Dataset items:
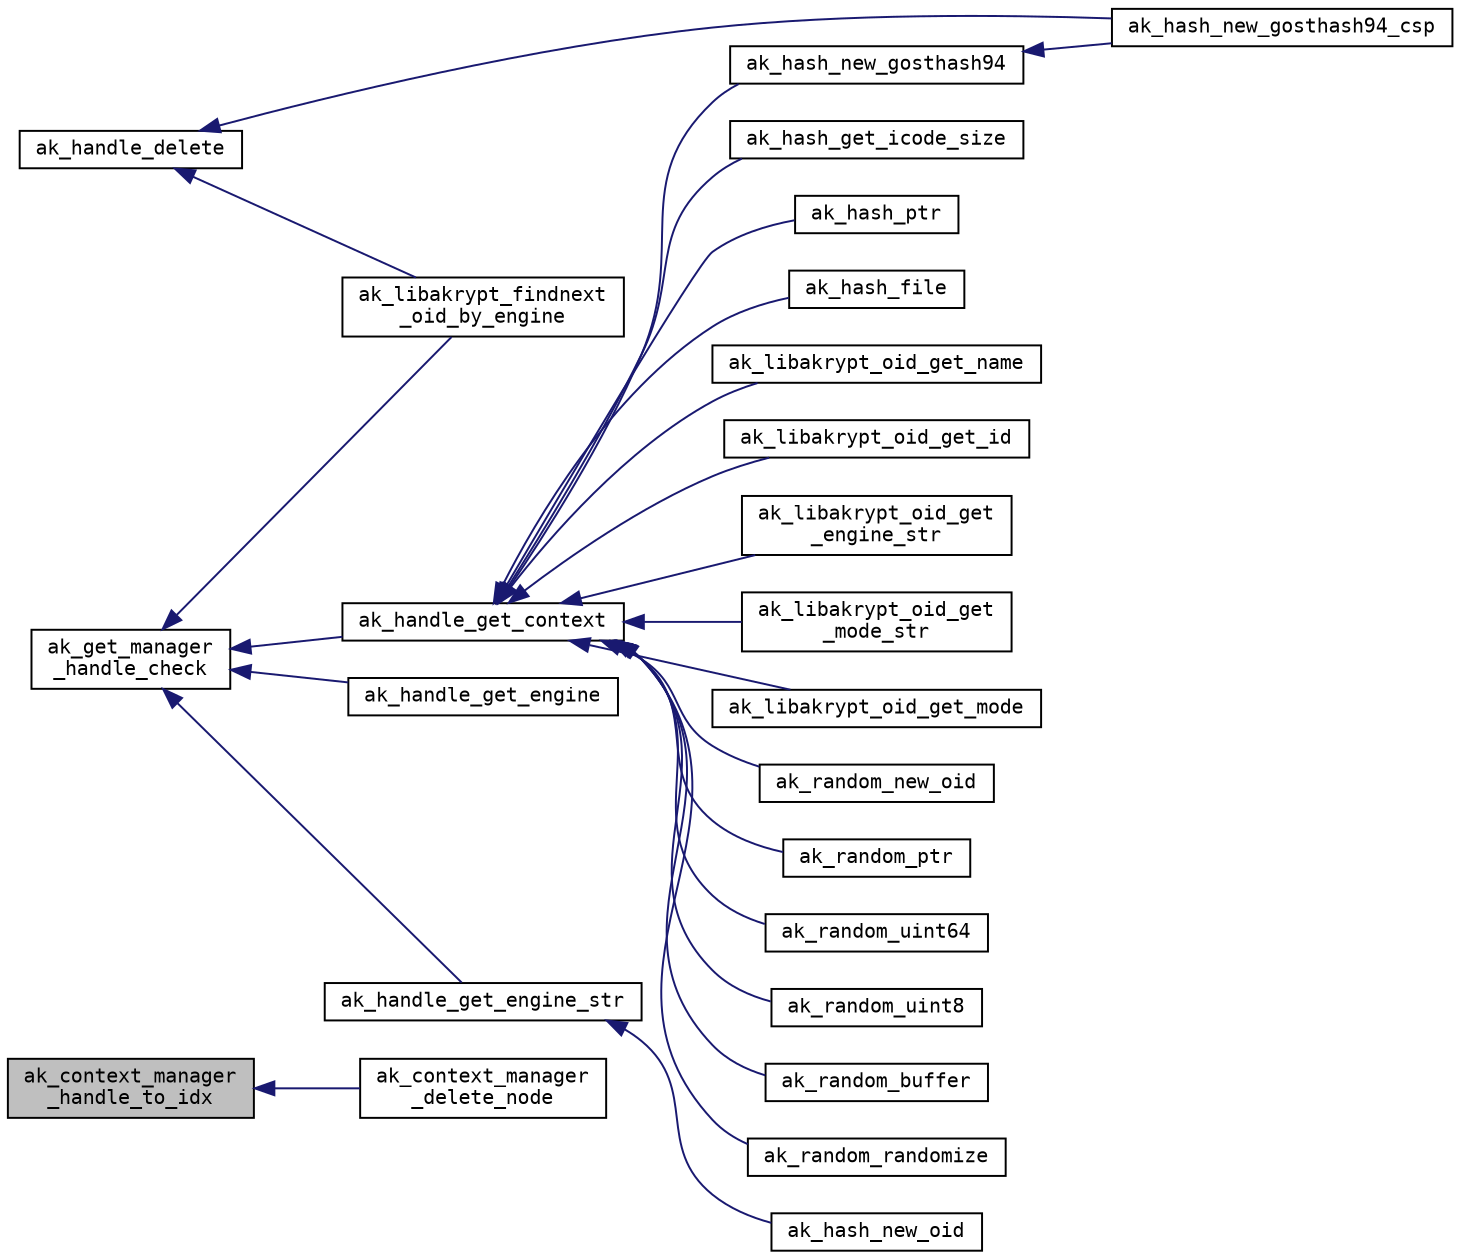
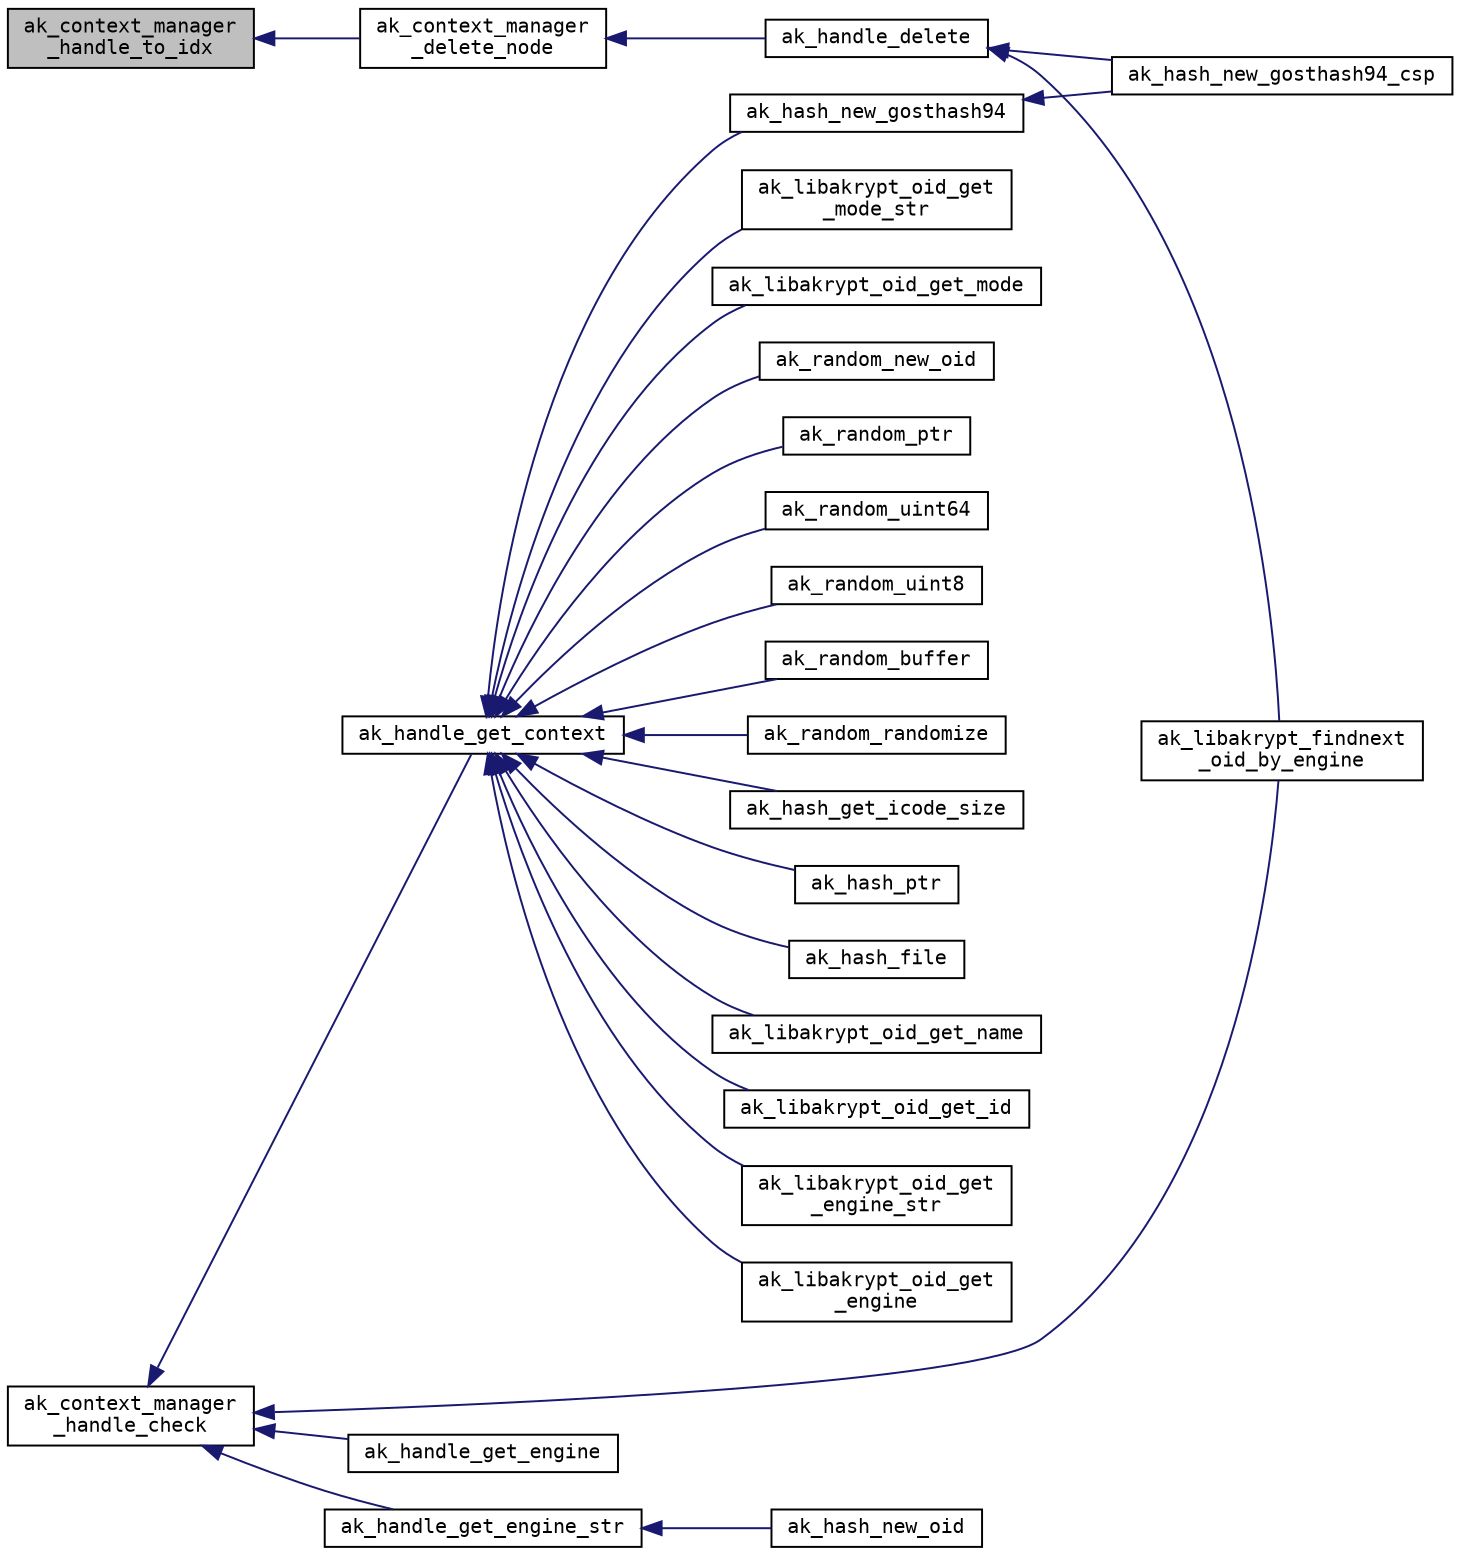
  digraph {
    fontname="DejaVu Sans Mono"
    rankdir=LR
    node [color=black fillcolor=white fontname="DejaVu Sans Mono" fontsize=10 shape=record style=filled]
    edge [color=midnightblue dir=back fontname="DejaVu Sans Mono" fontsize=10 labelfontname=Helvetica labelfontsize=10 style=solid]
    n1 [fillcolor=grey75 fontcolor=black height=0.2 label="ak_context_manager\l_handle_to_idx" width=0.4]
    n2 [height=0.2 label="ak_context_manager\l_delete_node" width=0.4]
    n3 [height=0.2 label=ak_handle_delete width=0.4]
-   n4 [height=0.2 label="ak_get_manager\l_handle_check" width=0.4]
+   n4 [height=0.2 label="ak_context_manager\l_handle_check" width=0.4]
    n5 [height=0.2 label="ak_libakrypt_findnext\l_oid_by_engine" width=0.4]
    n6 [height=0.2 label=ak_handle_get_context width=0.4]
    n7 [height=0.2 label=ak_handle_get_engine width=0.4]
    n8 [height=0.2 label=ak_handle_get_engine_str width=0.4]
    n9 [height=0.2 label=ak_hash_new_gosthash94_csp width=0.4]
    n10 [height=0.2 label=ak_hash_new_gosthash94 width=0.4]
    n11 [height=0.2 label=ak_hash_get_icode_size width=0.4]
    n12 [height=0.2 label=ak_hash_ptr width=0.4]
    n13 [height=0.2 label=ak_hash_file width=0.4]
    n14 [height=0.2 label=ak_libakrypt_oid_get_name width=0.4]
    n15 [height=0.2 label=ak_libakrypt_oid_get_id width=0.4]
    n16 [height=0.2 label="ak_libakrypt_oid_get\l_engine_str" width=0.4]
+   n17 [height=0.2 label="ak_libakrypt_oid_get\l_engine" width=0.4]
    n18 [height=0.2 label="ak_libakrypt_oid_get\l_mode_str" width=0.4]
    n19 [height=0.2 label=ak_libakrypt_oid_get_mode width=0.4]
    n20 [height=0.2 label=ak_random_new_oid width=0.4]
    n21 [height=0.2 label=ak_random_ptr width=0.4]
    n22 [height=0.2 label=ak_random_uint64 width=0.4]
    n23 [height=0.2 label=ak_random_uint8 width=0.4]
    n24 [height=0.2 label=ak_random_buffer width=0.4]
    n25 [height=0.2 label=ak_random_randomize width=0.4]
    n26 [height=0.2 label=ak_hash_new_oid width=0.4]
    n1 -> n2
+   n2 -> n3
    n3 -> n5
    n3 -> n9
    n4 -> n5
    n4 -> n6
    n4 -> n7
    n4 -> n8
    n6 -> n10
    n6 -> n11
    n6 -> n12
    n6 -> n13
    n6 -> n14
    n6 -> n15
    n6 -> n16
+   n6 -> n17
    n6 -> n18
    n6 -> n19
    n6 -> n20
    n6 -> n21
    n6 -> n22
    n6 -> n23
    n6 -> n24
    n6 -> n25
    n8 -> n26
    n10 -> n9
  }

| Given task |
Please quote every row above word for word, omitting the pictures.

| Task result |
  digraph {
    fontname="DejaVu Sans Mono"
    rankdir=LR
    node [color=black fillcolor=white fontname="DejaVu Sans Mono" fontsize=10 shape=record style=filled]
    edge [color=midnightblue dir=back fontname="DejaVu Sans Mono" fontsize=10 labelfontname=Helvetica labelfontsize=10 style=solid]
    n1 [fillcolor=grey75 fontcolor=black height=0.2 label="ak_context_manager\l_handle_to_idx" width=0.4]
    n2 [height=0.2 label="ak_context_manager\l_delete_node" width=0.4]
    n3 [height=0.2 label=ak_handle_delete width=0.4]
-   n4 [height=0.2 label="ak_get_manager\l_handle_check" width=0.4]
+   n4 [height=0.2 label="ak_context_manager\l_handle_check" width=0.4]
    n5 [height=0.2 label="ak_libakrypt_findnext\l_oid_by_engine" width=0.4]
    n6 [height=0.2 label=ak_handle_get_context width=0.4]
    n7 [height=0.2 label=ak_handle_get_engine width=0.4]
    n8 [height=0.2 label=ak_handle_get_engine_str width=0.4]
    n9 [height=0.2 label=ak_hash_new_gosthash94_csp width=0.4]
    n10 [height=0.2 label=ak_hash_new_gosthash94 width=0.4]
    n11 [height=0.2 label=ak_hash_get_icode_size width=0.4]
    n12 [height=0.2 label=ak_hash_ptr width=0.4]
    n13 [height=0.2 label=ak_hash_file width=0.4]
    n14 [height=0.2 label=ak_libakrypt_oid_get_name width=0.4]
    n15 [height=0.2 label=ak_libakrypt_oid_get_id width=0.4]
    n16 [height=0.2 label="ak_libakrypt_oid_get\l_engine_str" width=0.4]
+   n17 [height=0.2 label="ak_libakrypt_oid_get\l_engine" width=0.4]
    n18 [height=0.2 label="ak_libakrypt_oid_get\l_mode_str" width=0.4]
    n19 [height=0.2 label=ak_libakrypt_oid_get_mode width=0.4]
    n20 [height=0.2 label=ak_random_new_oid width=0.4]
    n21 [height=0.2 label=ak_random_ptr width=0.4]
    n22 [height=0.2 label=ak_random_uint64 width=0.4]
    n23 [height=0.2 label=ak_random_uint8 width=0.4]
    n24 [height=0.2 label=ak_random_buffer width=0.4]
    n25 [height=0.2 label=ak_random_randomize width=0.4]
    n26 [height=0.2 label=ak_hash_new_oid width=0.4]
    n1 -> n2
+   n2 -> n3
    n3 -> n5
    n3 -> n9
    n4 -> n5
    n4 -> n6
    n4 -> n7
    n4 -> n8
    n6 -> n10
    n6 -> n11
    n6 -> n12
    n6 -> n13
    n6 -> n14
    n6 -> n15
    n6 -> n16
+   n6 -> n17
    n6 -> n18
    n6 -> n19
    n6 -> n20
    n6 -> n21
    n6 -> n22
    n6 -> n23
    n6 -> n24
    n6 -> n25
    n8 -> n26
    n10 -> n9
  }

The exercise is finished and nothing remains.